Species of gastropod

Bathytoma engonia is a species of sea snail, a marine gastropod mollusk in the family Borsoniidae.

==Description==
The size of the shell varies between 15 mm and 35 mm.

(Original description) The fusiform shell is biconical, with an expressed rounded keel angulating the whorls, and a broad prominent lopsided beak.

Sculpture : There are no axial ribs. The lines of growth are strong, hair-like, unequal, and close-set. On the keel they are exceptionally strong, regular, and a little remote, as they are also at the top of the whorls in the suture. The whorls are angulated about the middle, projecting in a rather narrow, prominent, rounded keel, almost crenulated by growth-lines. The whole surface is covered by small, broadish, rounded, close-set spiral threads, somewhat granulated at the base. On the left side of the point of the beak and also on the earlier regular whorls they tend to become obsolete.

Colour: porcellanous - white. The thin, membranaceous epidermis is yellowish.
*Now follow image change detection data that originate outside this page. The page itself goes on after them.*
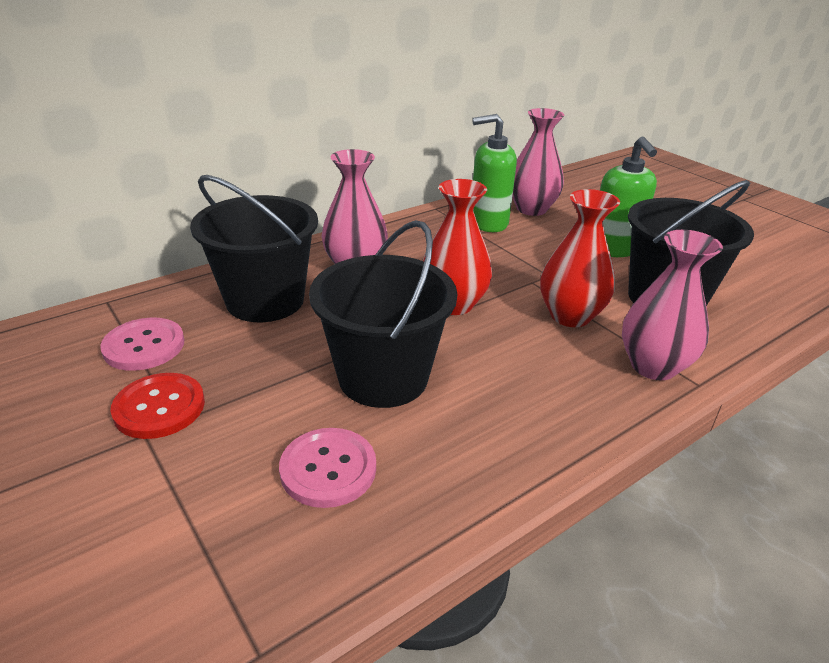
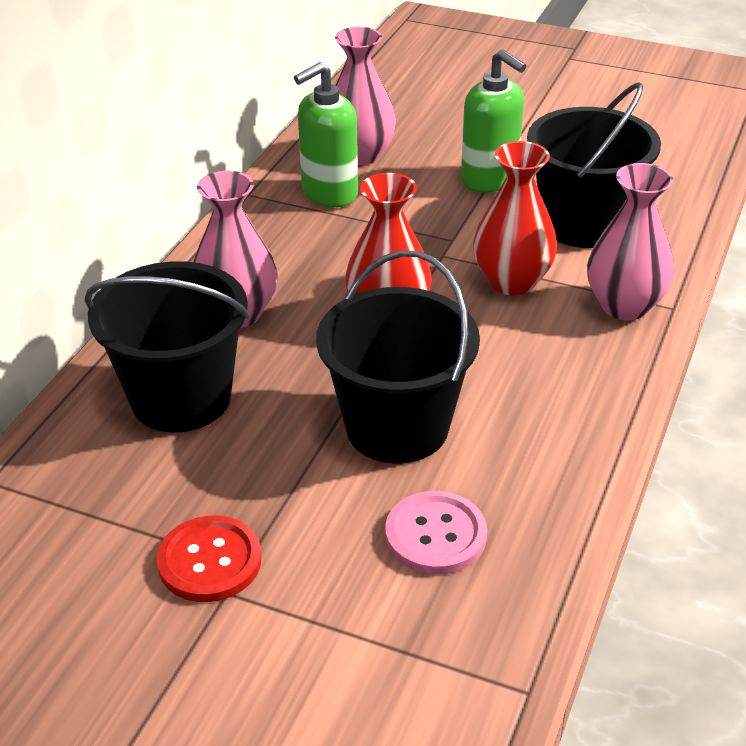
camera: 30 degrees left, 5 degrees up
(144, 346) = (108, 510): pink button -> none

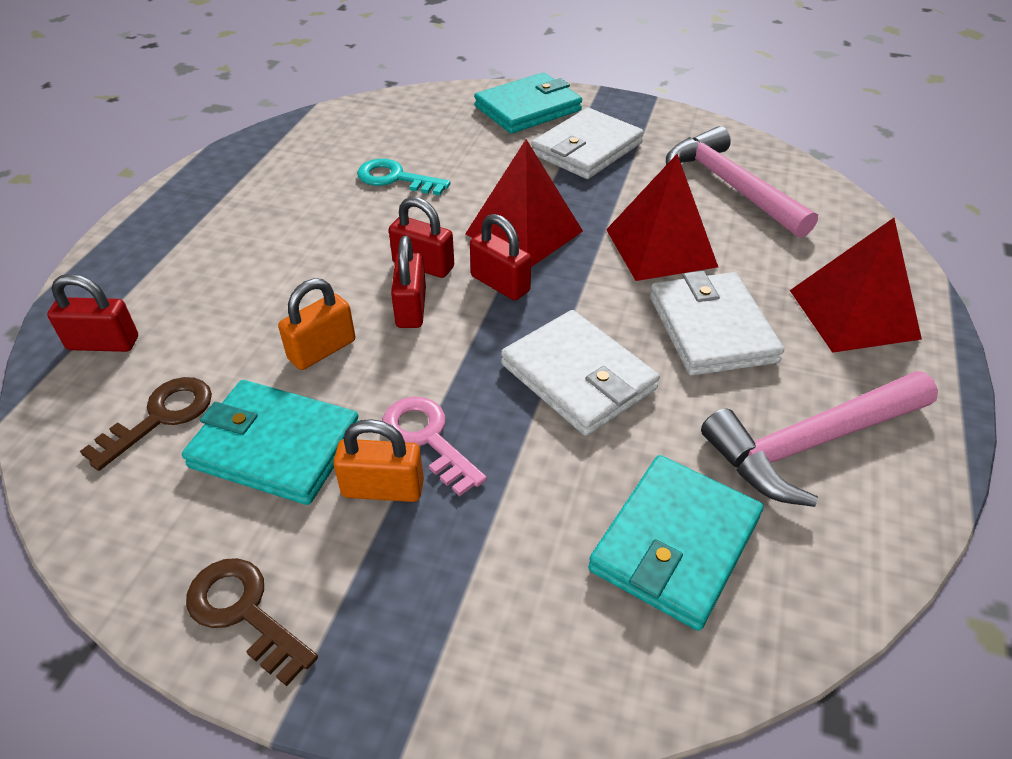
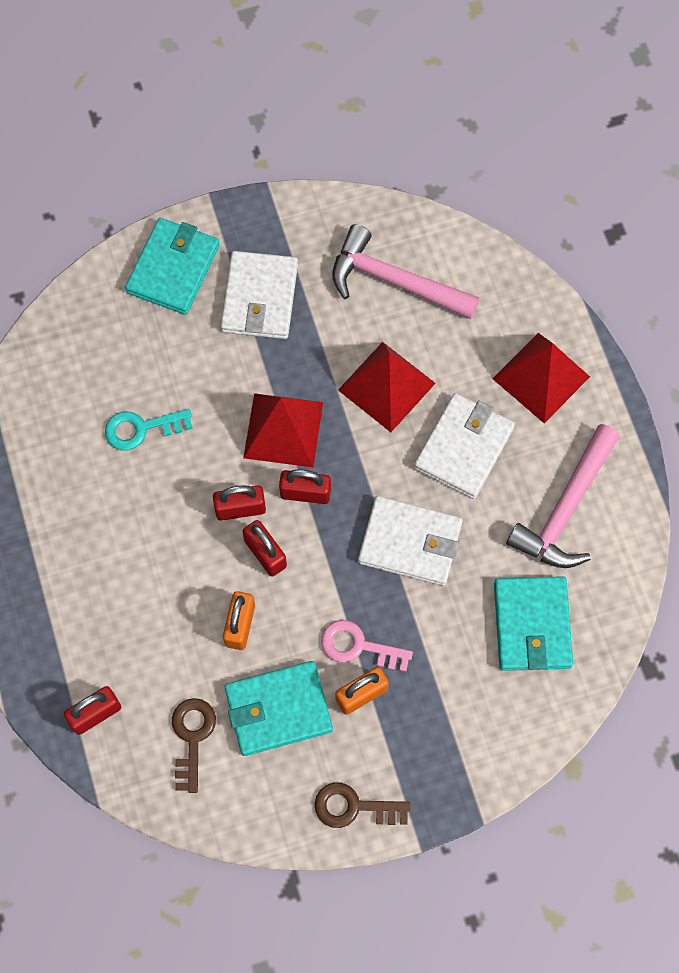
camera: 35 degrees left, 25 degrees up
(712, 328) = (464, 448): white wallet -> white wallet turned 75 degrees clockwise

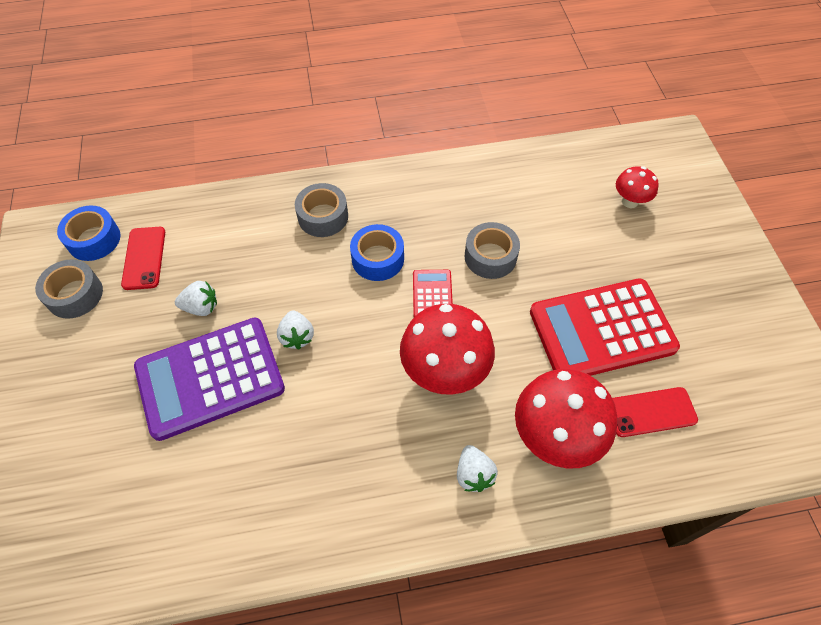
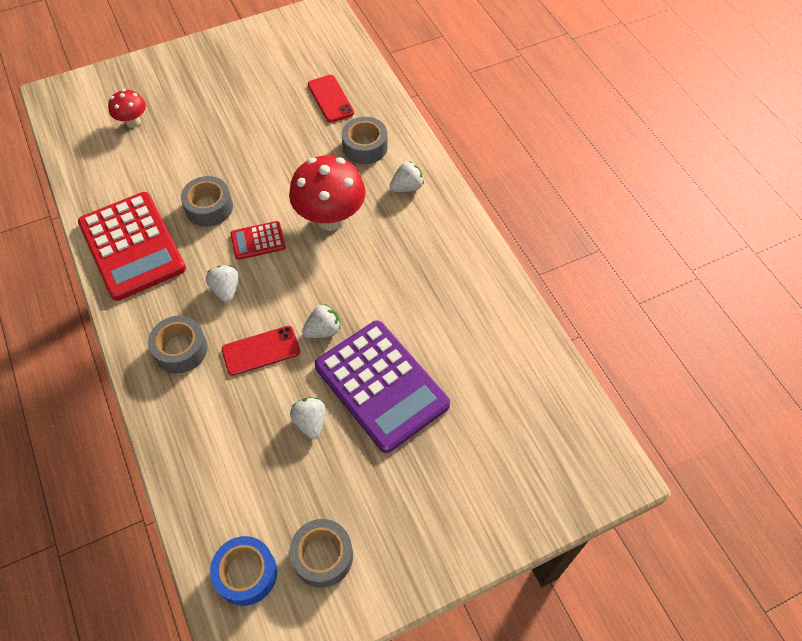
camera: 105 degrees left, 0 degrees up
(144, 258) = (262, 504): red phone -> red phone (261, 351)
(378, 259) = (226, 290): blue tape -> white strawberry
(554, 437) = (365, 147): red mushroom -> grey tape
(602, 330) = (269, 129): red calculator -> red calculator (132, 246)

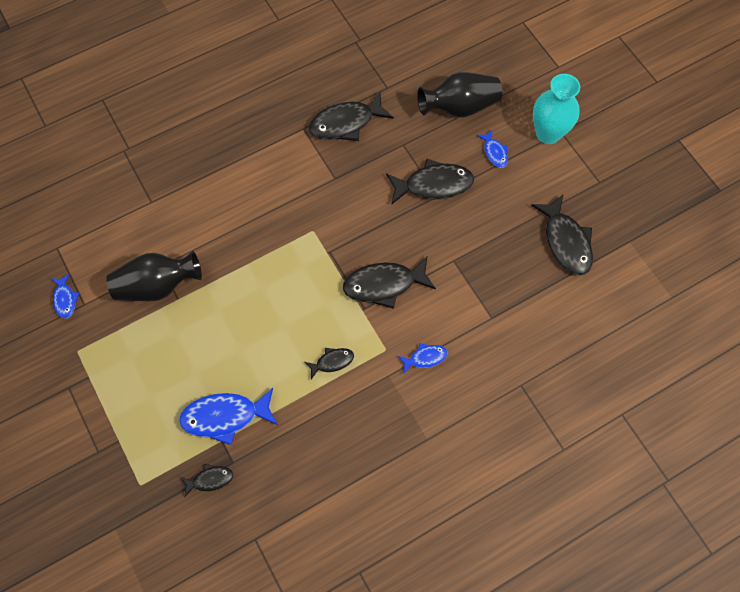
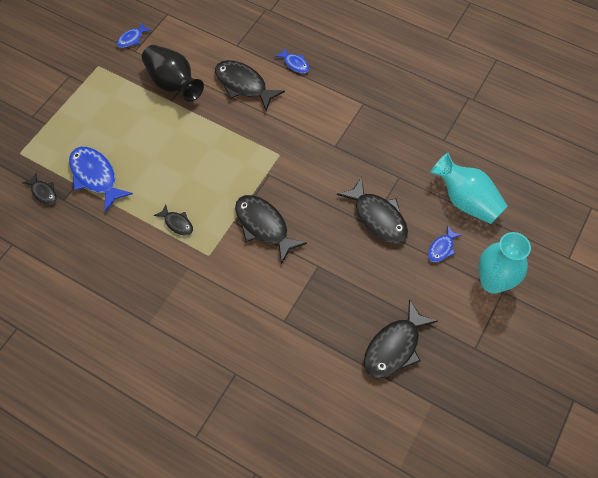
camera: 60 degrees right, 5 degrees down
(346, 123) = (389, 128): black fish -> black fish (243, 85)
(425, 358) = (218, 287): blue fish -> blue fish (295, 64)
(459, 107) = (466, 200): black vase -> turquoise vase

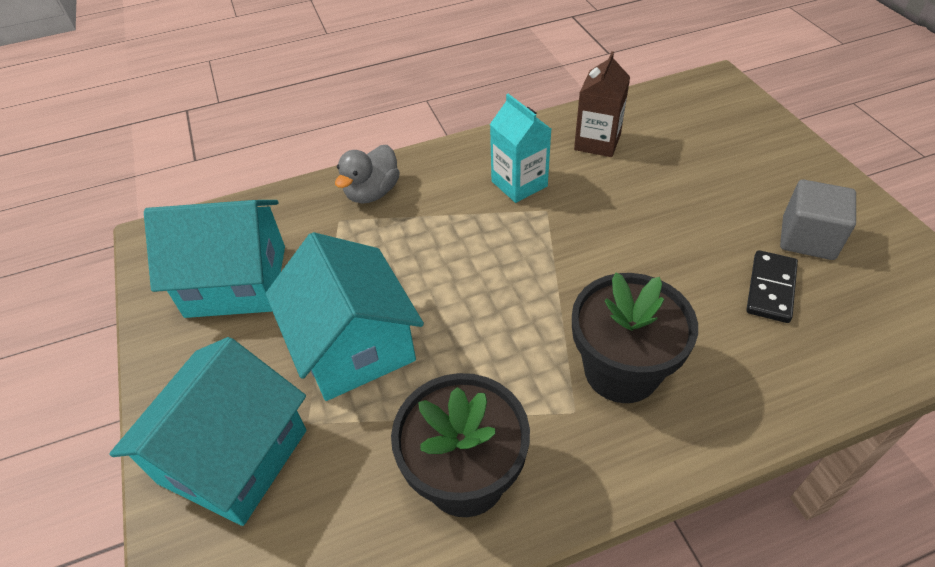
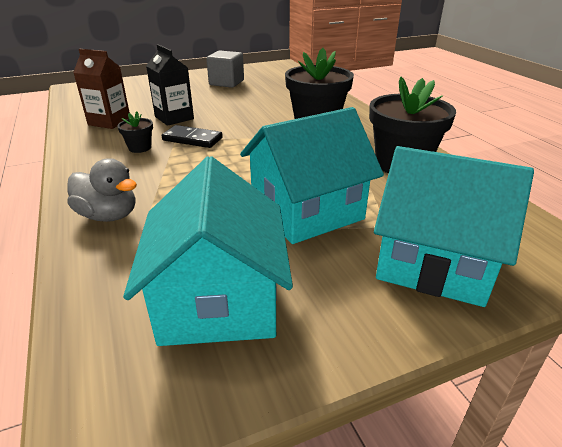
camera: 95 degrees left, 15 degrees down
(519, 184) = (140, 148): turquoise carton -> black flower pot
(620, 197) = (174, 118): none -> black carton
(770, 288) = (260, 92): black domino -> black domino (192, 139)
The conical spire is high, about the same height as the aperture. The protoconch is blunt, rounded and contains 2 smooth globular whorls. The teleoconch contains 8 broad, short whorls that are regularly increasing, the last rather large, with a sloping slightly concave shoulder, straight below the keel. At the top of each whorl there is a slight collar, which gives the effect of a slight canaliculation to the suture. The base of the shell is somewhat swollen, prolonged into a short broad unequal-sided beak. The suture is strong and slightly canaliculated. The aperture is large, almost rhomboidally
pear-shaped, sharply angled above, and with a broad open canal below. The outer lip regularly curved, thin and sharp, with an open V-shaped sinus at the shoulder, rounded at the angle. Below this it sweeps downwards and a little forwards, forming a very low-shouldered wing. Towards the lower part of the aperture it curves very regularly backwards to the point of the pillar. The columella is narrow and short, very obliquely truncate below, with a fine, but strong, sharpish twisted edge. The inner lip is polished and porcellanous, rather broadly excavated in the substance of the shell; scarcely convex on the parietal wall, very slightly concave at the junction with the columella.